# EXCERPT PROVIDED:
──────

Setting up the Problem

If you have not done this before, it is recommended you first work through the Basics of Syne Tune tutorial, in order to become familiar with concepts such as configuration, configuration space, backend, scheduler.

Note

In this tutorial, we will use a surrogate benchmark in order to obtain realistic results with little computation. To this end, you need to have the blackbox-repository dependencies installed, as detailed here. Note that the first time you use a surrogate benchmark, its data files are downloaded and stored to your S3 bucket, this can take a considerable amount of time. The next time you use the benchmark, it is loaded from your local disk or your S3 bucket, which is fast.

Running Example

For most of this tutorial, we will be concerned with one running example: the NASBench-201 benchmark. NASBench-201 is a frequently used neural architecture search benchmark with a configuration space of six categorical parameters, with five values each. The authors trained networks under all these configurations and provide metrics, such as training error, evaluation error and runtime after each epoch, free for researchers to use. In this tutorial, we make use of the CIFAR100 variant of this benchmark, where the model architectures have been trained on the CIFAR100 image classification dataset.

NASBench-201 is an example for a tabulated benchmark. Researchers can benchmark and compare HPO algorithms on the data without having to spend efforts to train models. They do not need expensive GPU computation in order to explore ideas or do comparative studies.

Syne Tune is particularly well suited to work with tabulated benchmarks. First, it contains a blackbox repository for maintenance and fast access to tabulated benchmarks. Second, it features a simulator backend which simulates training evaluations from a blackbox. The simulator backend can be used with any Syne Tune scheduler, and experiment runs are very close to what would be obtained by running training for real. In particular, the simulation maintains correct timings and temporal order of events. Importantly, time is simulated as well. Not only are experiments very cheap to run (on basic CPU hardware), they also finish many times faster than real time.

The Launcher Script

The most flexible way to run HPO experiments in Syne Tune is by writing a launcher script. In this tutorial, we will use the following launcher script.

hpo_main.py
import logging
from argparse import ArgumentParser

from syne_tune.experiments.benchmark_definitions import nas201_benchmark
from syne_tune.backend.simulator_backend.simulator_callback import (
    SimulatorCallback,
)

──────

# WORK TO DO:
- A) Answer these from the tutorial on setting up the problem:
(i) How many values does each of the six categorical parameters in NASBench-201 take?
(ii) Where are a surrogate benchmark's data files downloaded and stored the first time it is used?
(iii) What kind of backend in Syne Tune simulates training evaluations from a blackbox?
- B) Reproduce the part of the tutorial on setting up the problem that starts with "Setting up the" and goes on through "space, backend, scheduler.".
The listing after this text plays no part in the work here.

# DATA:
──────

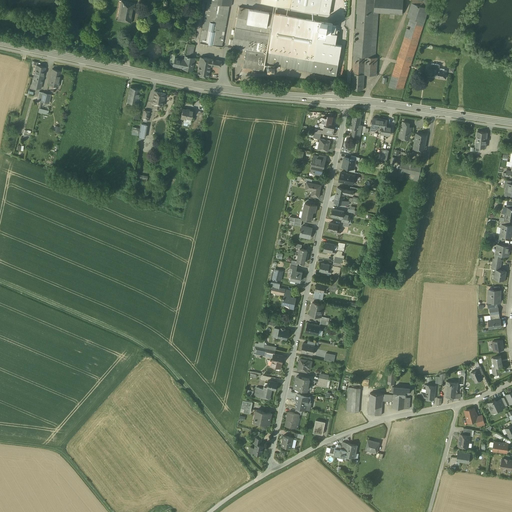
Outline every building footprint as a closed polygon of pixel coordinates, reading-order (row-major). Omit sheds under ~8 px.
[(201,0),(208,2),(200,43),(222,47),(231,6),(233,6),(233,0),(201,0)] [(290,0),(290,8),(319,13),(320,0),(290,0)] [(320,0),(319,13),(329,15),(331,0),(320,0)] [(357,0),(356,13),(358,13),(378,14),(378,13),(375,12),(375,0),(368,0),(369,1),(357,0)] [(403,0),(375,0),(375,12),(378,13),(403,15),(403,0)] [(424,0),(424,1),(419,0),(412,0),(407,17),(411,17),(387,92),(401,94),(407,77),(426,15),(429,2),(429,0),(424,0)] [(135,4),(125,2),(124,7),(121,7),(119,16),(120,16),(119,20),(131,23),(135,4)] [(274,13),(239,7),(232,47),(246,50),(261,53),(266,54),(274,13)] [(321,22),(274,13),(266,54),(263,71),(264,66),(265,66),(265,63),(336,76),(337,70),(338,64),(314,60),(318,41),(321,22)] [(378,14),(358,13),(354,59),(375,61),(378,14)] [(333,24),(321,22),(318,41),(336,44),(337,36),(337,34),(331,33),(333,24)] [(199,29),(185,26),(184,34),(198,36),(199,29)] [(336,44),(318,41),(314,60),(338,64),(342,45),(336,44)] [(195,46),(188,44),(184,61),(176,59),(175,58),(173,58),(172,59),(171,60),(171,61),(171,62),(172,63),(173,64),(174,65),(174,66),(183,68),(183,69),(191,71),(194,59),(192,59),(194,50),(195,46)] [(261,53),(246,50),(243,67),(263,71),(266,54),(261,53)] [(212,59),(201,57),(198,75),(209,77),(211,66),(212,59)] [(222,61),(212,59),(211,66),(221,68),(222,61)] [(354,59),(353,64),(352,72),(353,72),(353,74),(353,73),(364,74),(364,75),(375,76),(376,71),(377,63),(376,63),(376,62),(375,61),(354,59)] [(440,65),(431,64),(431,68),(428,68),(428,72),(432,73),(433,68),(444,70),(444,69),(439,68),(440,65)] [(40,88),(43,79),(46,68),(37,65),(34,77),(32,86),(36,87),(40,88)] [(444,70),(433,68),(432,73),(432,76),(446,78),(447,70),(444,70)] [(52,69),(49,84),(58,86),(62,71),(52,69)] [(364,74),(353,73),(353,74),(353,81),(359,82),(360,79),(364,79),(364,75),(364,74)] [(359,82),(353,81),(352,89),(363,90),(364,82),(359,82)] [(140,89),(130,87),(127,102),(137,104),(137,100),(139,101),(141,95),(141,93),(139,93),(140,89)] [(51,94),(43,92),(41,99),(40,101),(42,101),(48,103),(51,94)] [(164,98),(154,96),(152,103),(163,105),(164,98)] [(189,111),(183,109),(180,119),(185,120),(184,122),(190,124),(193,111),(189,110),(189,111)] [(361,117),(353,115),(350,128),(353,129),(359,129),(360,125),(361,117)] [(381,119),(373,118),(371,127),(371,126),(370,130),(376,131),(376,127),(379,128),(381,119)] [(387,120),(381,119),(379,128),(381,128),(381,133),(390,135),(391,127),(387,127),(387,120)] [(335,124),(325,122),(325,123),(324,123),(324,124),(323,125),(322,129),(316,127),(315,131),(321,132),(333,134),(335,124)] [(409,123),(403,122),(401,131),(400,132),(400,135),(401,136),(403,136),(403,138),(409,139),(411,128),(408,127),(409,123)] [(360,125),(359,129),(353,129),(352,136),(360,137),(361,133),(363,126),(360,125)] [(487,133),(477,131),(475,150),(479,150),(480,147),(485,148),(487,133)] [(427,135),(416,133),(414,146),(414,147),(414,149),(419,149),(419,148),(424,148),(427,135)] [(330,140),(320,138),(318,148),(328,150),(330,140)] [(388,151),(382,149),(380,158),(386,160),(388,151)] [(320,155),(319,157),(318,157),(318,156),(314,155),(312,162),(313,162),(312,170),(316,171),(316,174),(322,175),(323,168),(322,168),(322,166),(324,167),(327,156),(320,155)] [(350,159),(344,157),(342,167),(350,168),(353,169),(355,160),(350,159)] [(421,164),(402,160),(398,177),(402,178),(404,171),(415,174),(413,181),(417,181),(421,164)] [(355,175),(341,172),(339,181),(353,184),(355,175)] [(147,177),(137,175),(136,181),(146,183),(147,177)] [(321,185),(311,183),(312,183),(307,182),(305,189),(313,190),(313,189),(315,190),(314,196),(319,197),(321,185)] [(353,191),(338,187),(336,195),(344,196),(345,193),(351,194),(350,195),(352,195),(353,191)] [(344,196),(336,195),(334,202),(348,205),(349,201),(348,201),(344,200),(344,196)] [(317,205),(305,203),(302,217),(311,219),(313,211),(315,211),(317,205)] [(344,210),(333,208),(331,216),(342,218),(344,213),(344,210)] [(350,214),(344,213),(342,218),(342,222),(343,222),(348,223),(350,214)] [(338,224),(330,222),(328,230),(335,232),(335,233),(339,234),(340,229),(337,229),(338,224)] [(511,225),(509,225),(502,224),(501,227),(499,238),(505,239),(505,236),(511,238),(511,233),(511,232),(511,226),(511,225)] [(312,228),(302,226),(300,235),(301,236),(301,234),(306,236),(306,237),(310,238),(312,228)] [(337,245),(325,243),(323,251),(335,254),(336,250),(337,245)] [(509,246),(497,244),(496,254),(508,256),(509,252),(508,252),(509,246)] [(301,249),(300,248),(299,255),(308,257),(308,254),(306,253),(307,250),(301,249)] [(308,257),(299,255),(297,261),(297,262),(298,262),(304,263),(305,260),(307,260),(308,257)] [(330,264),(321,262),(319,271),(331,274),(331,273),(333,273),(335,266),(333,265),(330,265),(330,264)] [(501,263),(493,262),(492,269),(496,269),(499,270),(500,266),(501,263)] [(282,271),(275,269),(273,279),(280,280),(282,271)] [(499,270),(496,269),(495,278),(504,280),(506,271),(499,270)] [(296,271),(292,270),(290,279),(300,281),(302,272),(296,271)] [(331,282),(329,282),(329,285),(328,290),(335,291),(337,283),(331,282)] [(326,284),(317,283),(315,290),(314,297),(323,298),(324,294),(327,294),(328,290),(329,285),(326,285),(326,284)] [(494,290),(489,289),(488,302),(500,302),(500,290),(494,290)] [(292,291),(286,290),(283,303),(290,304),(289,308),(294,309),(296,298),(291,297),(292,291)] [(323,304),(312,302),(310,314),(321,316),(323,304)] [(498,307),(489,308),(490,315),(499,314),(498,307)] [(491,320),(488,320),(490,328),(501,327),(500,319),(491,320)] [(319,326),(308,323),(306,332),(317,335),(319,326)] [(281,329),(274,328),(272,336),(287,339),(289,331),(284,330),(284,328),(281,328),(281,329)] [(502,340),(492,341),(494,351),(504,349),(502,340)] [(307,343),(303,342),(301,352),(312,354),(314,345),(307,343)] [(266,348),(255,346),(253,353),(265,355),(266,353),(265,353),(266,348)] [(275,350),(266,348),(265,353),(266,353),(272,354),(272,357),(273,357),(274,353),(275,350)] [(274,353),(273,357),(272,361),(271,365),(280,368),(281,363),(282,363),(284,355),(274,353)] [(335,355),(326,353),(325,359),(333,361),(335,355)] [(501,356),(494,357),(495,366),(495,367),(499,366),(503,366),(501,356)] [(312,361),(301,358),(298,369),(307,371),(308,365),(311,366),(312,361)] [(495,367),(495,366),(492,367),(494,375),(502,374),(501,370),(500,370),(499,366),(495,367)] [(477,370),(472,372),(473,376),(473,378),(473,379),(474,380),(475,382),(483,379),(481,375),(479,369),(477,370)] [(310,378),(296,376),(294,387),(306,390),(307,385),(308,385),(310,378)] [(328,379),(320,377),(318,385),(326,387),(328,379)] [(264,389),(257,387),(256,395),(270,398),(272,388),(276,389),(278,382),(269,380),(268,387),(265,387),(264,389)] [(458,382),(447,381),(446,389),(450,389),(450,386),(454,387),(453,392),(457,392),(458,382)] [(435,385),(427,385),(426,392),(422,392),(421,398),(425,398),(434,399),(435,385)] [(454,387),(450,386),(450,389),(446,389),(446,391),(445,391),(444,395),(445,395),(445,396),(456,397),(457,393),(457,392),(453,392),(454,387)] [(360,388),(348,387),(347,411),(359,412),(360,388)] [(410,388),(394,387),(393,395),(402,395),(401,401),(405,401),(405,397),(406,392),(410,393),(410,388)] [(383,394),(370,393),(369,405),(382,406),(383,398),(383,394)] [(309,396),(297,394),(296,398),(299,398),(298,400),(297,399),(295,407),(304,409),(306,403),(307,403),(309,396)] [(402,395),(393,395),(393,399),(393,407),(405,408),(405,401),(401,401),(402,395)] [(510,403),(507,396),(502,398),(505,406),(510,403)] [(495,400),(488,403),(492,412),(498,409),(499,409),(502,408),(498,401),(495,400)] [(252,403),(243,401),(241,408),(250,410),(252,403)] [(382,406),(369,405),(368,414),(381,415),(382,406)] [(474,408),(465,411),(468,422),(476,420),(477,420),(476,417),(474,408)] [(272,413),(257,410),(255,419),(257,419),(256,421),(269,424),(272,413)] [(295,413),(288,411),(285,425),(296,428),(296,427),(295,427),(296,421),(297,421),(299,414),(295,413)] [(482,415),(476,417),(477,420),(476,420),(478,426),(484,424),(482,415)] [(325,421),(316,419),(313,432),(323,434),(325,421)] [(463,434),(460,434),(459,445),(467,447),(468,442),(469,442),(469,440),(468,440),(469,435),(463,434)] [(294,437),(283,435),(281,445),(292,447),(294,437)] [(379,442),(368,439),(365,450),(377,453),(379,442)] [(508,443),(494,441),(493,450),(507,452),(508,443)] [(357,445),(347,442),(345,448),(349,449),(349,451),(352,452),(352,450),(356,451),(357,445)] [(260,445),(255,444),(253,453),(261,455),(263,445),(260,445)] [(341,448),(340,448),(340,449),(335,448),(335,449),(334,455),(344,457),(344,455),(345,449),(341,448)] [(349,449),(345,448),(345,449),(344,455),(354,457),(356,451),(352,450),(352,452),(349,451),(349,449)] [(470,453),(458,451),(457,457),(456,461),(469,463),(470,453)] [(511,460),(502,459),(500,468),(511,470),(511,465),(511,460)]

──────

# RESPONSES PER TASK:
- A)
(i) Five.
(ii) To your S3 bucket.
(iii) A simulator backend.

- B)
Setting up the Problem

If you have not done this before, it is recommended you first work through the Basics of Syne Tune tutorial, in order to become familiar with concepts such as configuration, configuration space, backend, scheduler.